The second time-eater is approvals: invoices waiting for days in the inbox of a manager who doesn't know they are there. The agent routes each invoice to the right person based on amount, cost center, and project, presents it with the context already prepared (order, delivery note, vendor history, detected deviation), and politely chases whoever doesn't respond, with reminders and escalation if the due date approaches.

The valuable side effect: no more late payment surcharges and vendor calls asking about their invoice—and early payment discounts that were previously unreachable because you never made it in time are now open.

Step 5: Accounting and payment proposal

Once the invoice is approved, the agent posts it to your ERP with the correct allocation—account, cost center, project—learned from your history and rules, and incorporates it into the payment proposal for the corresponding due date. Payment execution follows the principle of limits: below the threshold you define, it can go in the batch automatically; above it, it requires explicit human approval. An agent without amount limits is not automation, it's an operational risk.

Step 6: Measure against the baseline and expand

After 4-6 weeks in production, compare against step 0: rate of invoices processed without intervention (goal: exceed 90%), team hours (an 80-90% reduction in cycle time is a normal result), cost per invoice (from 8-15 euros to less than 2), incidents, and late payments. With those numbers on the table, the natural expansion is bank reconciliation and collections, reusing the connections already built. We develop the full reasoning of the circuit and the agent's role in accounts payable automation with AI agents, and the map of the entire finance department is in the complete guide to financial automation with AI.

The three mistakes we see repeated

  • Automating chaos. If today every person approves with a different criterion, unify the criteria before automating; the agent will execute what you define, whether it's consistent or not.
  • Chasing 100%. The last few odd invoices—that vendor who invoices on carbon paper—are not worth the effort. With 90-95% automated, the rest is exception management, and it's fine that it is.
  • Skipping step 0. Without a baseline, in six months the savings will be a discussion of opinions instead of a figure in a report.

If you want to know what this project would return in your specific case, start with the free diagnosis of how much manual work is costing you: with your invoice volume and current hours, you'll have the estimate in euros before talking to anyone.

Frequently Asked Questions

Can I automate accounts payable without changing my ERP?

Yes, and it is recommended. The agent connects through native connectors with your systems to the ERP you already use—SAP, Business Central, Odoo, Holded, A3—and reads and writes in it just as a team member would.
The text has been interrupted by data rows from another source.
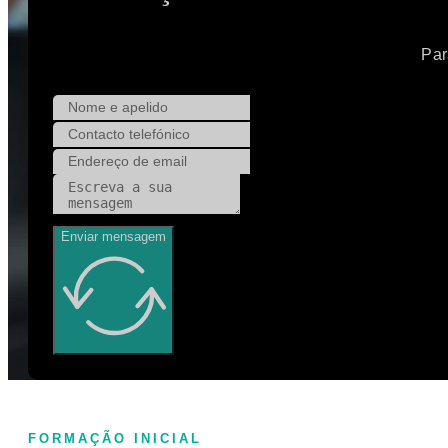
Par
Enviar mensagem
FORMAÇÃO INICIAL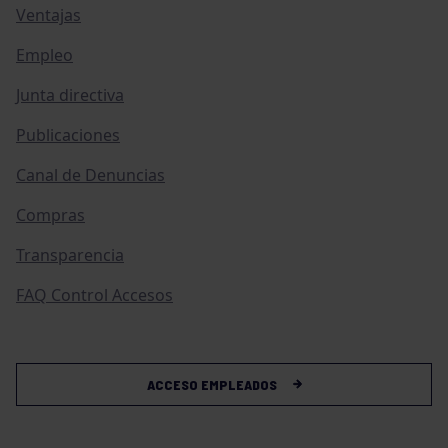
Ventajas
Empleo
Junta directiva
Publicaciones
Canal de Denuncias
Compras
Transparencia
FAQ Control Accesos
ACCESO EMPLEADOS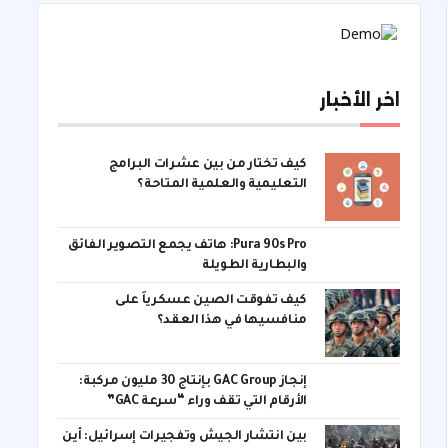
اخر الأخبار
كيف تختار من بين عشرات البرامج
التعليمية والعلمية المتاحة؟
Pura 90s Pro: هاتف يجمع التصوير الفائق
والبطارية الطويلة
كيف تفوقت الصين عسكرياً على
منافسيها في هذا العقد؟
إنجاز GAC Group بإنتاج 30 مليون مركبة:
الأرقام التي تقف وراء “سرعة GAC”
بين انتشار الجيش وتفجيرات إسرائيل: أين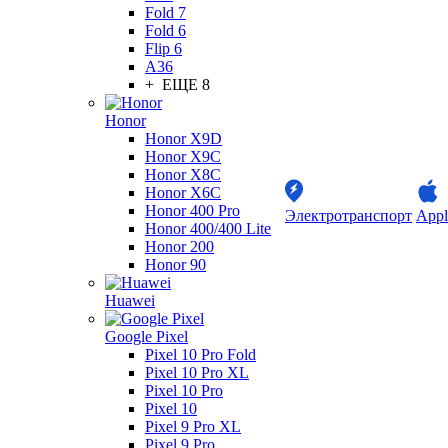
Fold 7
Fold 6
Flip 6
A36
+ ЕЩЕ 8
Honor
Honor X9D
Honor X9C
Honor X8C
Honor X6C
Honor 400 Pro
Электротранспорт
Appl
Honor 400/400 Lite
Honor 200
Honor 90
Huawei
Google Pixel
Pixel 10 Pro Fold
Pixel 10 Pro XL
Pixel 10 Pro
Pixel 10
Pixel 9 Pro XL
Pixel 9 Pro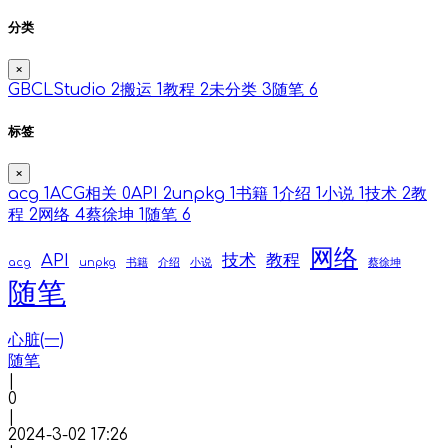
分类
×
GBCLStudio
2
搬运
1
教程
2
未分类
3
随笔
6
标签
×
acg
1
ACG相关
0
API
2
unpkg
1
书籍
1
介绍
1
小说
1
技术
2
教
程
2
网络
4
蔡徐坤
1
随笔
6
网络
API
技术
教程
acg
unpkg
书籍
介绍
小说
蔡徐坤
随笔
心脏(一)
随笔
|
0
|
2024-3-02 17:26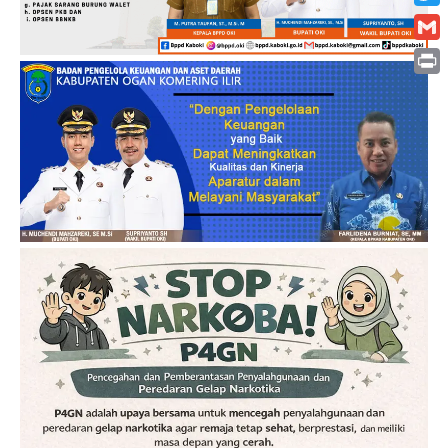
Twitt
Gmai
Print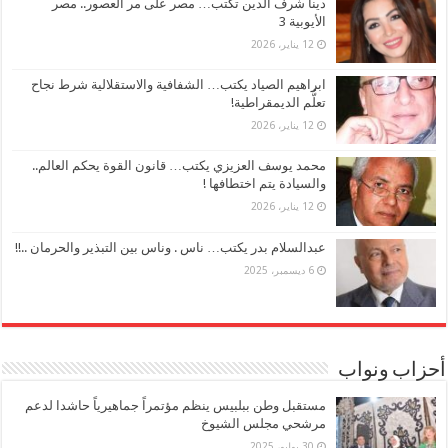
دينا شرف الدين تكتب… مصر على مر العصور.. مصر
الأيوبية 3
12 يناير، 2026
ابراهيم الصياد يكتب… الشفافية والاستقلالية شرط نجاح
تعلُّم الديمقراطية!
12 يناير، 2026
محمد يوسف العزيزي يكتب… قانون القوة يحكم العالم..
والسيادة يتم اختطافها !
12 يناير، 2026
عبدالسلام بدر يكتب… ناس . وناس بين التبذير والحرمان ..!!
6 ديسمبر، 2025
أحزاب ونواب
مستقبل وطن ببلبيس ينظم مؤتمراً جماهيرياً حاشدا لدعم
مرشحي مجلس الشيوخ
30 يوليو، 2025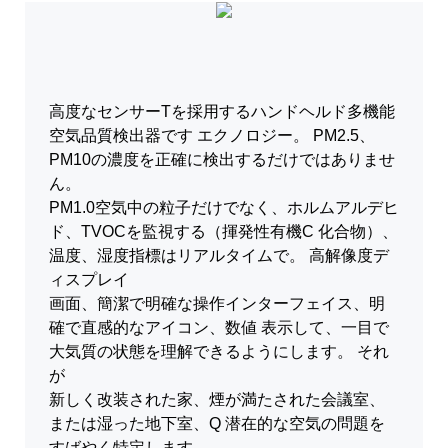
高度なセンサーTを採用するハンドヘルド多機能
空気品質検出器です
エクノロジー。 PM2.5、
PM10の濃度を正確に検出するだけではありませ
ん。
PM1.0空気中の粒子だけでなく、ホルムアルデヒ
ド、TVOCを監視する（揮発性有機C
化合物）、
温度、湿度指標はリアルタイムで。 高解像度デ
ィスプレイ
画面、簡潔で明確な操作インターフェイス、明
確で直感的なアイコン、数値
表示して、一目で
大気質の状態を理解できるようにします。 それ
が
新しく改装された家、煙が満たされた会議室、
または湿った地下室、Q
潜在的な空気の問題を
すばやく特定します。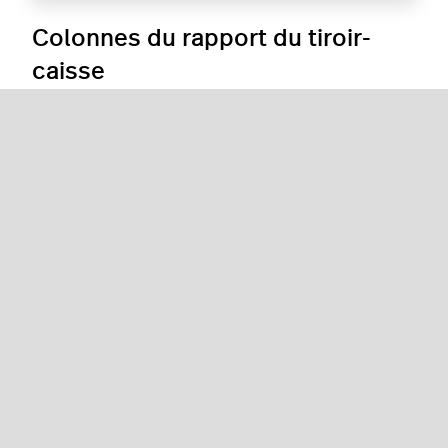
Colonnes du rapport du tiroir-
caisse
Colonne
Description
Utilisateur
Nom de l’utilisateur qui ouvre
le tiroir-caisse.
Date
Date de la période de vente.
Période
Heures d’ouverture et de
fermeture. Si le restaurant
n’est pas fermé
manuellement, l’heure de
fermeture sera le début du
jour ouvrable suivant.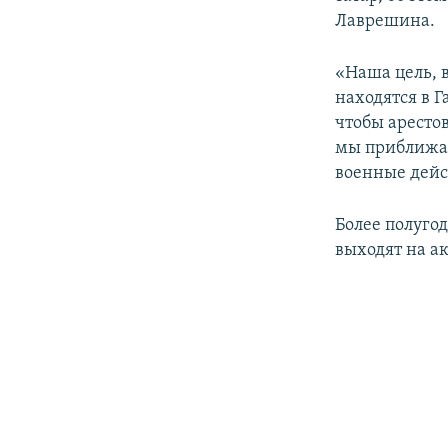
ПОБЕДИТЕЛЕЙ НЕ СУДЯТ?
Лаврешина.
КРЫМ.НЕПОКОРЕННЫЙ
«Наша цель, в
ELIFBE
находятся в Г
УКРАИНСКАЯ ПРОБЛЕМА КРЫМА
чтобы аресто
мы приближае
военные дейс
Более полуго
выходят на а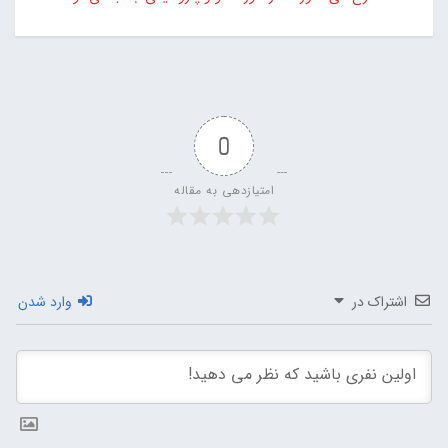
0
امتیازدهی به مقاله
اشتراک در
وارد شدن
Changing ERP to automate is reversing the sequence.

How long does it take to automate accounts payable?

Between 4 and 8 weeks from start to production, including the two initial weeks of measurement. Factors that lengthen the timeframe are the fragmentation of reception channels and the number of systems to connect, not the volume of invoices.

What percentage of invoices are processed without human intervention?

A well-implemented agent exceeds 90-95% automatic processing, compared to the typical 60-70% for template-based OCR. The rest are real exceptions—discrepancies above the threshold, new vendors—that the agent prepares and escalates with full context.

What real savings can I expect?

The cost per invoice drops from 8-15 euros to less than 2, and the team's time in the cycle is reduced by 80-90%. In a company with 500 invoices per month, that's between 40,000 and 55,000 euros a year, plus avoided surcharges and early payment discounts that become achievable.